Bitmain has launched a mining machine for Ethereum - the world’s second-largest market capitalization virtual currency. A new generation of product is under development at the same time. Mining machines for other virtual currencies are also under research and development.
They can add memory but gap between GPU and ASIC hashrate would be much much less because you cant make memory bandwidth much better then GPUs already have …when you have such low memory requirements like now 144 memory bandwidth makes no difference …also ASIC would be much more expensive to manufacture (Z9 mini would need 50 gb off ram) so Bitmain would have much less profit margin…now i dont thing Z9 mini is more then 200$ to produce and people were paying here 2500$ with shipping and customs witch make bitmain more strong.
Even Bitcoin and LTC are mined by secret ASIC or you really thing Bitmain does not have anything better then 2 year old S9 for them .
You really believe in this …that company would invest 500 million $ in mining facility in Texas if they had tiny revenue from mining
They say they have 3-4 billion pure profit for one year…even if they sold 2 million ASIC with 1000$ average price and even it cost them 0 to produce that is 2 billion $…where is rest …and rest is from mining .
Off course there is …same for LTC …you cant buy ASIC that is profitable for LTC because they want sell you…its strategy to drive other miners out (after taking they money for ASICs) and then all new created coins go to them only
actually i believe what i read and what makes sense and not that what is just in my head or fits a given agenda.
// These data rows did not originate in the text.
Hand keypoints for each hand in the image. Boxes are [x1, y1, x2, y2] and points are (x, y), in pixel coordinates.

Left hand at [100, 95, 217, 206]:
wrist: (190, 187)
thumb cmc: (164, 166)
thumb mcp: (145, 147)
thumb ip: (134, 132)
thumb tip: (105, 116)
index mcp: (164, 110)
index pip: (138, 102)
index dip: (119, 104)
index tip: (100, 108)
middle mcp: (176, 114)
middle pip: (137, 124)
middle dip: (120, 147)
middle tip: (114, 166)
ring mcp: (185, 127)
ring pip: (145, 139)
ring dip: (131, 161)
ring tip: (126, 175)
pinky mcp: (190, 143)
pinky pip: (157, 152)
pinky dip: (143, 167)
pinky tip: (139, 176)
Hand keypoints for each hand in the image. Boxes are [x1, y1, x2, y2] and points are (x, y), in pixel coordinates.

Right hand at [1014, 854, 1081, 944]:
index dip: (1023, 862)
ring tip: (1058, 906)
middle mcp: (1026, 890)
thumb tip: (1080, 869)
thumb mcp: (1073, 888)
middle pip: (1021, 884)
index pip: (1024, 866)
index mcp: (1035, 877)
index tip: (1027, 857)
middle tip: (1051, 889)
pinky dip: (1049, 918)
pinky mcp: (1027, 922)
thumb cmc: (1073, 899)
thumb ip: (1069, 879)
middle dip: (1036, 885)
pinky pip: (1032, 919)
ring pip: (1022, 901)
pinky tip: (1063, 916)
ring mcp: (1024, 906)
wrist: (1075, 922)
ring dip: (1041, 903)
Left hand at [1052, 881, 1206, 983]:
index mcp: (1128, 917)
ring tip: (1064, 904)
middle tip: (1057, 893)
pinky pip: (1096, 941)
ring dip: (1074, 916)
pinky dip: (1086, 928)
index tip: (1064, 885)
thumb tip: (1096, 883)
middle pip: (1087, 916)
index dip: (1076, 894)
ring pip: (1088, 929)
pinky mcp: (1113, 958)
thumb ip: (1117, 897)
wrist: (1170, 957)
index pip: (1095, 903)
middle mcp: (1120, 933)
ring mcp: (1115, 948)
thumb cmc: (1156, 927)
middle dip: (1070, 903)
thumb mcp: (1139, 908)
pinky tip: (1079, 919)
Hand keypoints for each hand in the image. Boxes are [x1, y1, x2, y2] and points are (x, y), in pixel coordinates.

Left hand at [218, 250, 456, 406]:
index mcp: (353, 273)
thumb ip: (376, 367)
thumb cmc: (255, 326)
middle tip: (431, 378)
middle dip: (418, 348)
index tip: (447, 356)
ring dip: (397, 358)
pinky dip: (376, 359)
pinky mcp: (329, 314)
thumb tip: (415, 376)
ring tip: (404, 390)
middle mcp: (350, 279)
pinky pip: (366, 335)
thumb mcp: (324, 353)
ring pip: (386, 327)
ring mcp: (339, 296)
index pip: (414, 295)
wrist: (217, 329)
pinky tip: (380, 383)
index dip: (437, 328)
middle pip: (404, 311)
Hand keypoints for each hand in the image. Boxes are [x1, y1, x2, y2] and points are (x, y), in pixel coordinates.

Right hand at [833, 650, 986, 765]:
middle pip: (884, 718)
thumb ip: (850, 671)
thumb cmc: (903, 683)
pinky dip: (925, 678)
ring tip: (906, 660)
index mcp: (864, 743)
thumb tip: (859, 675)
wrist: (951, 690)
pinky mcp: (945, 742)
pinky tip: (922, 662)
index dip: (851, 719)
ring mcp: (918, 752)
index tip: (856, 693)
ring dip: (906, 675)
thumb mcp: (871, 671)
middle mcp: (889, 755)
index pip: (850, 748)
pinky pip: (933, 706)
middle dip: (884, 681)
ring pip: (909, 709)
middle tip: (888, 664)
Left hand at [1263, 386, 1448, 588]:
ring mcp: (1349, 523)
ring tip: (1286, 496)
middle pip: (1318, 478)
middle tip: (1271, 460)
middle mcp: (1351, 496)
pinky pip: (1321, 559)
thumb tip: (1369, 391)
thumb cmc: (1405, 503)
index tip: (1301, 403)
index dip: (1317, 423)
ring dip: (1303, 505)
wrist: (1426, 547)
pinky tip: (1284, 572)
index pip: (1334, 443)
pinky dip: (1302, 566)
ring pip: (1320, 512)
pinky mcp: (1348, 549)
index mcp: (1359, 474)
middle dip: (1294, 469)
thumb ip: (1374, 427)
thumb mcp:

Seems you didn’t read the IPO Paper, did you?
3.3% from crypto mining is for 2018, it was 7% in 2017 if i remember right. At that’s still a huge amount by the way.
The problem is that you are limited to see that Bitmain is making revenue/profit only by crypto mining and asic selling but that’s not the case, hence why you try to split the revnue only on mining & selling and that’s the reason your calculation will never fit, leave alone all the wrong numbers.
I’ve always liked the highly optimized open-hardware idea. Either that or switching to Ethash which we know can be GPU or ASIC mined (disclaimer: I don’t own an Ethash miner).
The market leading Antminer S9 was released two years ago in the summer of 2016. Could there be some new and highly efficient Bitcoin mining hardware which has been kept secret from the public?
I think this is likely (BSI Group). It’s a risk, but there is less of a performance jump going from ASIC to ASIC than from GPU to ASIC, so the risk is most likely smaller. Double sha256 miners are pretty optimized at this point. Maybe a 4x increase is the most we could potentially see over the S9. Innosilicon is selling a 25 TH/s/1500w.
My speculation on the continued hashrate jump is that there are a bunch of new mining private placement firms that have raised a bunch of money. I think they are speculating about a future price and trying to get ahead of it by building out infrastructure. I’ve seen one instance where these groups have many-year agreements for 1.5-2 cents per kWh electrical. With electricity that low, mining is still very profitable.
Further, we are in a pre-institutional money situation. Most larger investors are expecting a much higher BTC price after institutional money flows in over the next few years.